═════ Exercise materials ═════

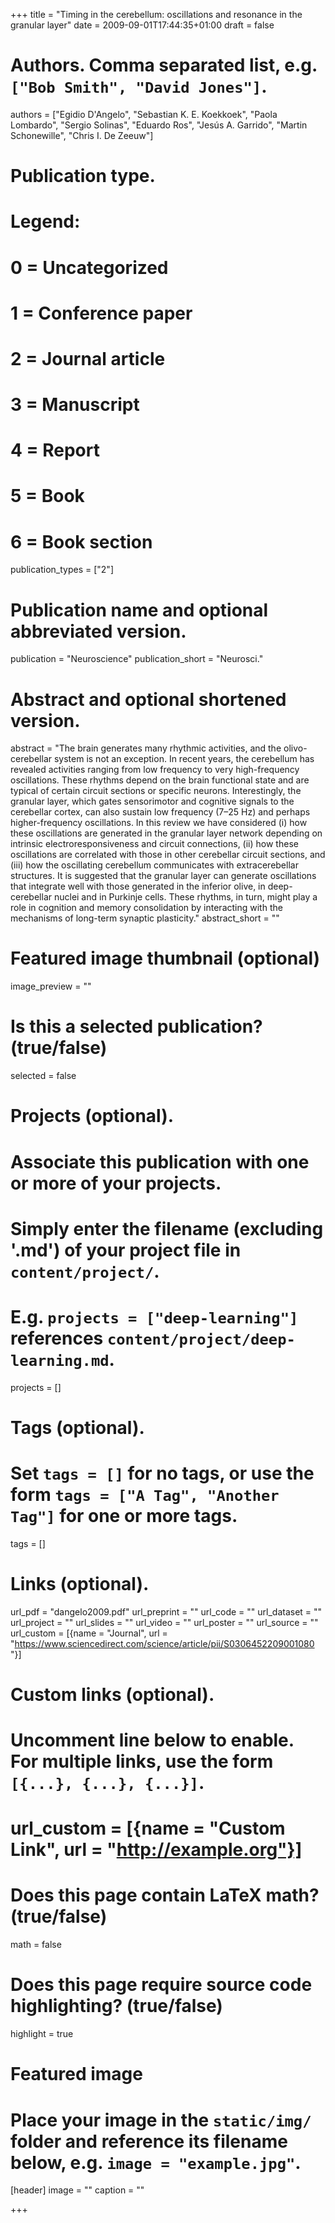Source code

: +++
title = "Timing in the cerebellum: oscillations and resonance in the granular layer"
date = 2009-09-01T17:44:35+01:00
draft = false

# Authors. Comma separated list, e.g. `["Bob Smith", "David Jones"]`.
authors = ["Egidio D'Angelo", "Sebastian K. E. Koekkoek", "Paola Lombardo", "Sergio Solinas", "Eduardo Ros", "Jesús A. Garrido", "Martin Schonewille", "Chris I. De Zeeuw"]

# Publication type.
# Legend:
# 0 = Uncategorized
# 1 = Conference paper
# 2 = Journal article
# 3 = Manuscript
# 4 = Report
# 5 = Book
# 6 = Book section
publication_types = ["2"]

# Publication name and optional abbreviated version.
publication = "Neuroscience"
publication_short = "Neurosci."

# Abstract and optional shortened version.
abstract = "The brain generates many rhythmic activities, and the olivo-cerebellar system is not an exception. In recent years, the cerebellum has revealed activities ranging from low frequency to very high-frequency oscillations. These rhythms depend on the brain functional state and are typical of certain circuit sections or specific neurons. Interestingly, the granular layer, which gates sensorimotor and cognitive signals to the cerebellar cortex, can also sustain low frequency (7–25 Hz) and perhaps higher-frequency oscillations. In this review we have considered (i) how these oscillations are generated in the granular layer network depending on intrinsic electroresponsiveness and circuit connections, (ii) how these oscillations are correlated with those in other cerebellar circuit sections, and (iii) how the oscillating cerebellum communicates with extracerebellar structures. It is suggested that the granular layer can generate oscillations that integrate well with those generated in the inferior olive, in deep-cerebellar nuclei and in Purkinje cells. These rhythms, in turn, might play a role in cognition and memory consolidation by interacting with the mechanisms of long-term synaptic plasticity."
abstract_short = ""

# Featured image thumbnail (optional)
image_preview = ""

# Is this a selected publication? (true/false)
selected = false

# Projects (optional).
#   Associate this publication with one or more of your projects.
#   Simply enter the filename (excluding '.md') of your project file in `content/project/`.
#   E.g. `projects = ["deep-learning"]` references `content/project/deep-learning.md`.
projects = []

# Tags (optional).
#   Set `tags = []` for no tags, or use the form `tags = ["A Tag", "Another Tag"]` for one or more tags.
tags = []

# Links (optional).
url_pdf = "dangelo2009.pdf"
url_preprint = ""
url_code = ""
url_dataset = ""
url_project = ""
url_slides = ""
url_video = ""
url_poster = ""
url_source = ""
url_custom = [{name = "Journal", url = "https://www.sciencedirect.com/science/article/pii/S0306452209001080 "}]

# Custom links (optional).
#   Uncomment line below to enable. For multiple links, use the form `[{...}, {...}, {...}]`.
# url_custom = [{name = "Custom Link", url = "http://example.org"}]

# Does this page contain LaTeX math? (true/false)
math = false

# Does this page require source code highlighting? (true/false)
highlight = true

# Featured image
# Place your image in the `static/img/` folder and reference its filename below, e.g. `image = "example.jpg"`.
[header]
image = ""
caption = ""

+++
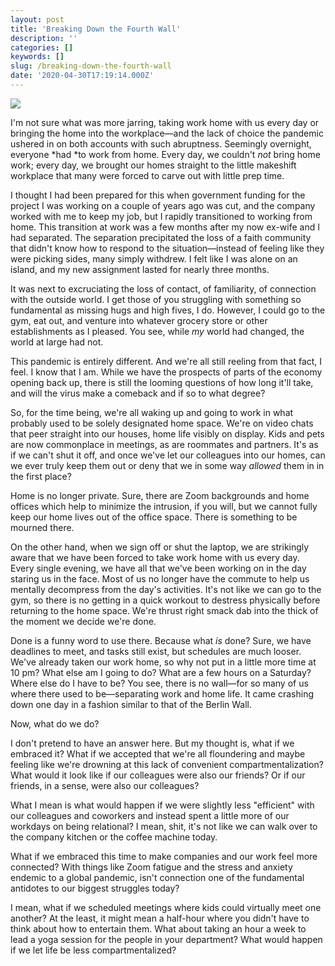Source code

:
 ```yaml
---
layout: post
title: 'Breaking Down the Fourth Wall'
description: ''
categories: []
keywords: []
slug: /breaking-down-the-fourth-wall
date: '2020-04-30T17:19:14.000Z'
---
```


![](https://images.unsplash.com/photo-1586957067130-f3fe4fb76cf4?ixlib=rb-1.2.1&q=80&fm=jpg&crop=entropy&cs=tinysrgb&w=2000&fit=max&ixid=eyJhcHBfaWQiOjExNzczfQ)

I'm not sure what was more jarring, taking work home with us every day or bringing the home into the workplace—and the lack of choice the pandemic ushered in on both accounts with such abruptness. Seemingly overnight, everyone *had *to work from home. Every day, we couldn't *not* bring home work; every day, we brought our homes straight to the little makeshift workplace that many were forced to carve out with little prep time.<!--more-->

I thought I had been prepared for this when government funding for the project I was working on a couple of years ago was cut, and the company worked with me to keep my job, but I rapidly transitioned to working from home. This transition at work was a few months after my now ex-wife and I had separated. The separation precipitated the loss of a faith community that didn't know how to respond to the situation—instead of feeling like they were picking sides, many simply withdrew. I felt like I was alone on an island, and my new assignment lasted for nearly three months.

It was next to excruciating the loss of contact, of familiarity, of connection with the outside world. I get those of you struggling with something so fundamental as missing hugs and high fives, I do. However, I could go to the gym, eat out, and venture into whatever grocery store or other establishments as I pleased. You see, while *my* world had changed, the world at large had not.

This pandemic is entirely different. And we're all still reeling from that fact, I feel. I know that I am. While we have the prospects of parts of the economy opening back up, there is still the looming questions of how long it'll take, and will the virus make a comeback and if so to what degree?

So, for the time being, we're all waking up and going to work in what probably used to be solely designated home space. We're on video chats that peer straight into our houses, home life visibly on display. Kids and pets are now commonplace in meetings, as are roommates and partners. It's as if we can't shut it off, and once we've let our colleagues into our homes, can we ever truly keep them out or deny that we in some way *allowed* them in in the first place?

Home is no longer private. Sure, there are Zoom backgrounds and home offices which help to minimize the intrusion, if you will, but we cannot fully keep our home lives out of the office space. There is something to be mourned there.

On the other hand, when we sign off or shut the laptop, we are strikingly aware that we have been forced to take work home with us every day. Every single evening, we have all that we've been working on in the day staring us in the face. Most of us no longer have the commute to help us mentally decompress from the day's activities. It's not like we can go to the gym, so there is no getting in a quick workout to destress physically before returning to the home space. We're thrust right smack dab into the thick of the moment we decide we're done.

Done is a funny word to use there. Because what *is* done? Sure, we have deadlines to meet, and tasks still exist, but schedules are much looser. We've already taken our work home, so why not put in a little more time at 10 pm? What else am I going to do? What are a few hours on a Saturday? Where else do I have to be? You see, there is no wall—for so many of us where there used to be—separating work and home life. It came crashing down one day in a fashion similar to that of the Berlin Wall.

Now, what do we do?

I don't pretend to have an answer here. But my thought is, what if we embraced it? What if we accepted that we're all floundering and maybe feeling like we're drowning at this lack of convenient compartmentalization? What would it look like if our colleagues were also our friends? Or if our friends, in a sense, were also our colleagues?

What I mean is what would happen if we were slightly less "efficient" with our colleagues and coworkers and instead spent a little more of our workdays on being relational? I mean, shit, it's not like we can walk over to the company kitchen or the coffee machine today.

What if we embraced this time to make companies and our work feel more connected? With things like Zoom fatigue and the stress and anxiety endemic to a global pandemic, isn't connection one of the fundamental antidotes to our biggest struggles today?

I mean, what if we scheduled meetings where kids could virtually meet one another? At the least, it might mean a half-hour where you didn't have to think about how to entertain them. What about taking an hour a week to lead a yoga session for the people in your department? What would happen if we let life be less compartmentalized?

═════

Task instructions: Please output the records exactly, leaving the pictures out.

Your solution:
Source code

: +++
title = "Timing in the cerebellum: oscillations and resonance in the granular layer"
date = 2009-09-01T17:44:35+01:00
draft = false

# Authors. Comma separated list, e.g. `["Bob Smith", "David Jones"]`.
authors = ["Egidio D'Angelo", "Sebastian K. E. Koekkoek", "Paola Lombardo", "Sergio Solinas", "Eduardo Ros", "Jesús A. Garrido", "Martin Schonewille", "Chris I. De Zeeuw"]

# Publication type.
# Legend:
# 0 = Uncategorized
# 1 = Conference paper
# 2 = Journal article
# 3 = Manuscript
# 4 = Report
# 5 = Book
# 6 = Book section
publication_types = ["2"]

# Publication name and optional abbreviated version.
publication = "Neuroscience"
publication_short = "Neurosci."

# Abstract and optional shortened version.
abstract = "The brain generates many rhythmic activities, and the olivo-cerebellar system is not an exception. In recent years, the cerebellum has revealed activities ranging from low frequency to very high-frequency oscillations. These rhythms depend on the brain functional state and are typical of certain circuit sections or specific neurons. Interestingly, the granular layer, which gates sensorimotor and cognitive signals to the cerebellar cortex, can also sustain low frequency (7–25 Hz) and perhaps higher-frequency oscillations. In this review we have considered (i) how these oscillations are generated in the granular layer network depending on intrinsic electroresponsiveness and circuit connections, (ii) how these oscillations are correlated with those in other cerebellar circuit sections, and (iii) how the oscillating cerebellum communicates with extracerebellar structures. It is suggested that the granular layer can generate oscillations that integrate well with those generated in the inferior olive, in deep-cerebellar nuclei and in Purkinje cells. These rhythms, in turn, might play a role in cognition and memory consolidation by interacting with the mechanisms of long-term synaptic plasticity."
abstract_short = ""

# Featured image thumbnail (optional)
image_preview = ""

# Is this a selected publication? (true/false)
selected = false

# Projects (optional).
#   Associate this publication with one or more of your projects.
#   Simply enter the filename (excluding '.md') of your project file in `content/project/`.
#   E.g. `projects = ["deep-learning"]` references `content/project/deep-learning.md`.
projects = []

# Tags (optional).
#   Set `tags = []` for no tags, or use the form `tags = ["A Tag", "Another Tag"]` for one or more tags.
tags = []

# Links (optional).
url_pdf = "dangelo2009.pdf"
url_preprint = ""
url_code = ""
url_dataset = ""
url_project = ""
url_slides = ""
url_video = ""
url_poster = ""
url_source = ""
url_custom = [{name = "Journal", url = "https://www.sciencedirect.com/science/article/pii/S0306452209001080 "}]

# Custom links (optional).
#   Uncomment line below to enable. For multiple links, use the form `[{...}, {...}, {...}]`.
# url_custom = [{name = "Custom Link", url = "http://example.org"}]

# Does this page contain LaTeX math? (true/false)
math = false

# Does this page require source code highlighting? (true/false)
highlight = true

# Featured image
# Place your image in the `static/img/` folder and reference its filename below, e.g. `image = "example.jpg"`.
[header]
image = ""
caption = ""

+++
Source code

:
 ```yaml
---
layout: post
title: 'Breaking Down the Fourth Wall'
description: ''
categories: []
keywords: []
slug: /breaking-down-the-fourth-wall
date: '2020-04-30T17:19:14.000Z'
---
```


![](https://images.unsplash.com/photo-1586957067130-f3fe4fb76cf4?ixlib=rb-1.2.1&q=80&fm=jpg&crop=entropy&cs=tinysrgb&w=2000&fit=max&ixid=eyJhcHBfaWQiOjExNzczfQ)

I'm not sure what was more jarring, taking work home with us every day or bringing the home into the workplace—and the lack of choice the pandemic ushered in on both accounts with such abruptness. Seemingly overnight, everyone *had *to work from home. Every day, we couldn't *not* bring home work; every day, we brought our homes straight to the little makeshift workplace that many were forced to carve out with little prep time.<!--more-->

I thought I had been prepared for this when government funding for the project I was working on a couple of years ago was cut, and the company worked with me to keep my job, but I rapidly transitioned to working from home. This transition at work was a few months after my now ex-wife and I had separated. The separation precipitated the loss of a faith community that didn't know how to respond to the situation—instead of feeling like they were picking sides, many simply withdrew. I felt like I was alone on an island, and my new assignment lasted for nearly three months.

It was next to excruciating the loss of contact, of familiarity, of connection with the outside world. I get those of you struggling with something so fundamental as missing hugs and high fives, I do. However, I could go to the gym, eat out, and venture into whatever grocery store or other establishments as I pleased. You see, while *my* world had changed, the world at large had not.

This pandemic is entirely different. And we're all still reeling from that fact, I feel. I know that I am. While we have the prospects of parts of the economy opening back up, there is still the looming questions of how long it'll take, and will the virus make a comeback and if so to what degree?

So, for the time being, we're all waking up and going to work in what probably used to be solely designated home space. We're on video chats that peer straight into our houses, home life visibly on display. Kids and pets are now commonplace in meetings, as are roommates and partners. It's as if we can't shut it off, and once we've let our colleagues into our homes, can we ever truly keep them out or deny that we in some way *allowed* them in in the first place?

Home is no longer private. Sure, there are Zoom backgrounds and home offices which help to minimize the intrusion, if you will, but we cannot fully keep our home lives out of the office space. There is something to be mourned there.

On the other hand, when we sign off or shut the laptop, we are strikingly aware that we have been forced to take work home with us every day. Every single evening, we have all that we've been working on in the day staring us in the face. Most of us no longer have the commute to help us mentally decompress from the day's activities. It's not like we can go to the gym, so there is no getting in a quick workout to destress physically before returning to the home space. We're thrust right smack dab into the thick of the moment we decide we're done.

Done is a funny word to use there. Because what *is* done? Sure, we have deadlines to meet, and tasks still exist, but schedules are much looser. We've already taken our work home, so why not put in a little more time at 10 pm? What else am I going to do? What are a few hours on a Saturday? Where else do I have to be? You see, there is no wall—for so many of us where there used to be—separating work and home life. It came crashing down one day in a fashion similar to that of the Berlin Wall.

Now, what do we do?

I don't pretend to have an answer here. But my thought is, what if we embraced it? What if we accepted that we're all floundering and maybe feeling like we're drowning at this lack of convenient compartmentalization? What would it look like if our colleagues were also our friends? Or if our friends, in a sense, were also our colleagues?

What I mean is what would happen if we were slightly less "efficient" with our colleagues and coworkers and instead spent a little more of our workdays on being relational? I mean, shit, it's not like we can walk over to the company kitchen or the coffee machine today.

What if we embraced this time to make companies and our work feel more connected? With things like Zoom fatigue and the stress and anxiety endemic to a global pandemic, isn't connection one of the fundamental antidotes to our biggest struggles today?

I mean, what if we scheduled meetings where kids could virtually meet one another? At the least, it might mean a half-hour where you didn't have to think about how to entertain them. What about taking an hour a week to lead a yoga session for the people in your department? What would happen if we let life be less compartmentalized?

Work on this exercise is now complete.